Uploading directly from a client (a browser tab or a phone) is convenient but exposes whatever key the client holds. FilesHub gives you two safe paths: a restricted key locked to your origin/app, or a backend proxy that never ships a key to the client. Choose based on how sensitive uploads are.

Browser uploads

A browser sends the file as multipart/form-data. Let the browser set the Content-Type (so the multipart boundary is correct) and only set X-API-Key.

const form = new FormData();
form.append('file', fileInput.files[0]);
form.append('visibility', 'public');

await fetch('https://fileshub.zaions.com/api/v1/objects', {
method: 'POST',
headers: { 'X-API-Key': PUBLIC_RESTRICTED_KEY }, // see below
body: form,
});

Make the browser key restricted

A key embedded in client JavaScript is readable by anyone. Mark it restricted in Nova and add your site's domain to its allowed-origins list. FilesHub then checks the request's Origin/Referer, so the key is useless from any other site. Use a restricted, write-only-where-needed key for low-risk public uploads (avatars, attachments). Full setup — including *.example.com wildcards — is in API key restrictions.

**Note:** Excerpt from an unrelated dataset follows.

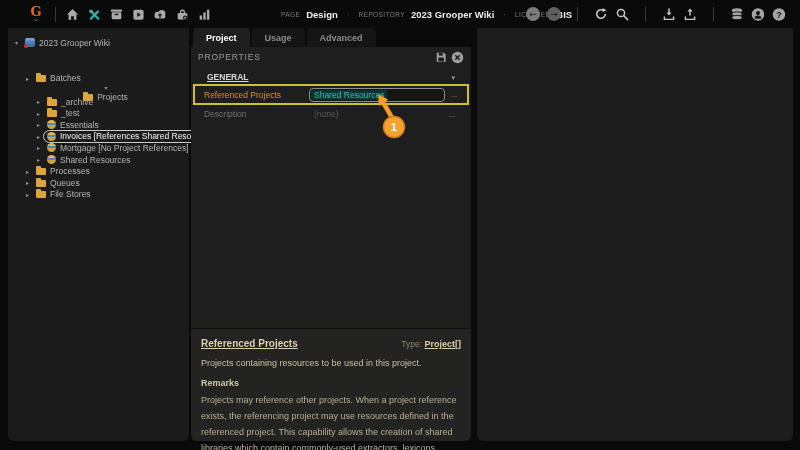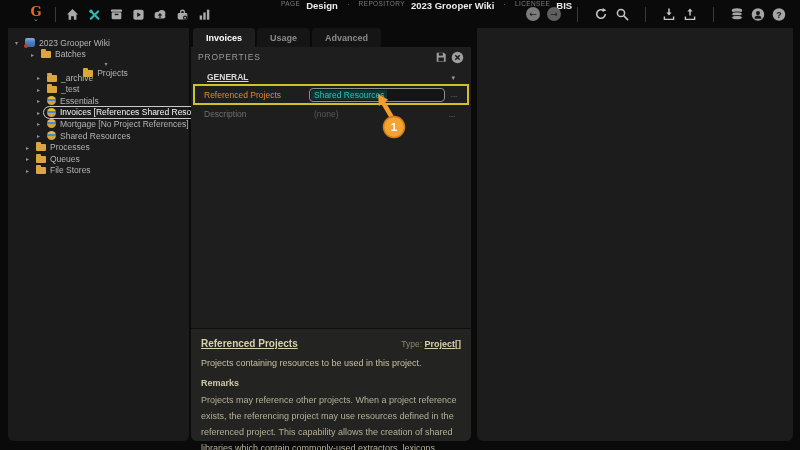"Design" .tb-info { align-items: flex-start -> center }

Or proxy through your backend

For anything sensitive, don't put a key in the browser at all. The browser uploads to your server (same-origin), and your server forwards the bytes to FilesHub with a server-side key:

Browser --(multipart)--> Your API --(X-API-Key)--> FilesHub --(201 url)--> Your API --> Browser

This keeps the key secret and lets you validate, resize, or virus-scan before storing.

Mobile uploads (Capacitor, React Native, native)

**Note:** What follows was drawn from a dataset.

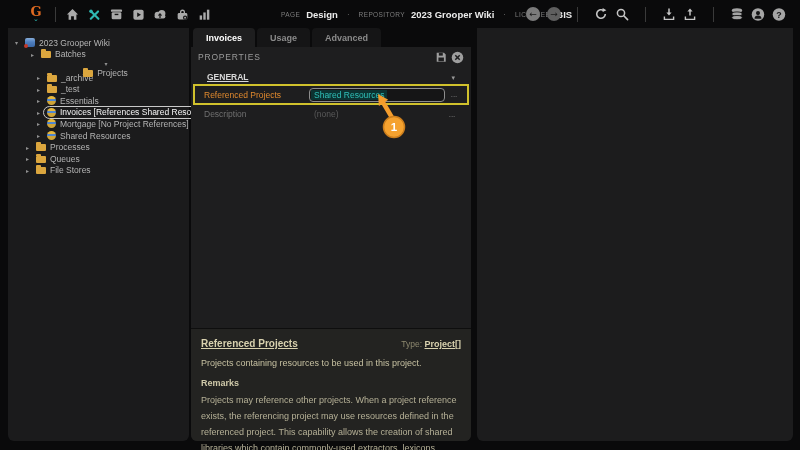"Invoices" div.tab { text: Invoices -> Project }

Mobile clients send the same multipart POST. If the key is app-restricted, include your package/bundle id in X-App-Id — and, when the Android origin pins signing certificates, the cert fingerprint in X-Android-Cert:

X-API-Key: fh_live_xxx
X-App-Id: com.example.myapp
X-Android-Cert: AB:CD:... # Android only, when certificate pinning is on

See API key restrictions for computing the fingerprint (keytool / a Kotlin snippet) and the iOS bundle-id path.

Capacitor / fetch from a WebView
const form = new FormData();
form.append('file', blob, 'photo.jpg');
form.append('visibility', 'public');

await fetch('https://fileshub.zaions.com/api/v1/objects', {
method: 'POST',
headers: { 'X-API-Key': key, 'X-App-Id': 'com.example.myapp' },
body: form,
});

Capacitor's WebView and most native HTTP stacks already send a platform user-agent; you usually only need to add X-App-Id.

Which path should I use?

SituationRecommended path
Public avatars/attachments, low riskRestricted browser/app key scoped to your domain/bundle id.
Anything private or business-criticalBackend proxy — key never leaves your server.
Need to validate/transform before storingBackend proxy.

When in doubt, proxy. It costs one extra hop and removes the entire class of leaked-client-key problems. See Authentication for how restrictions are enforced and File visibility for public vs private.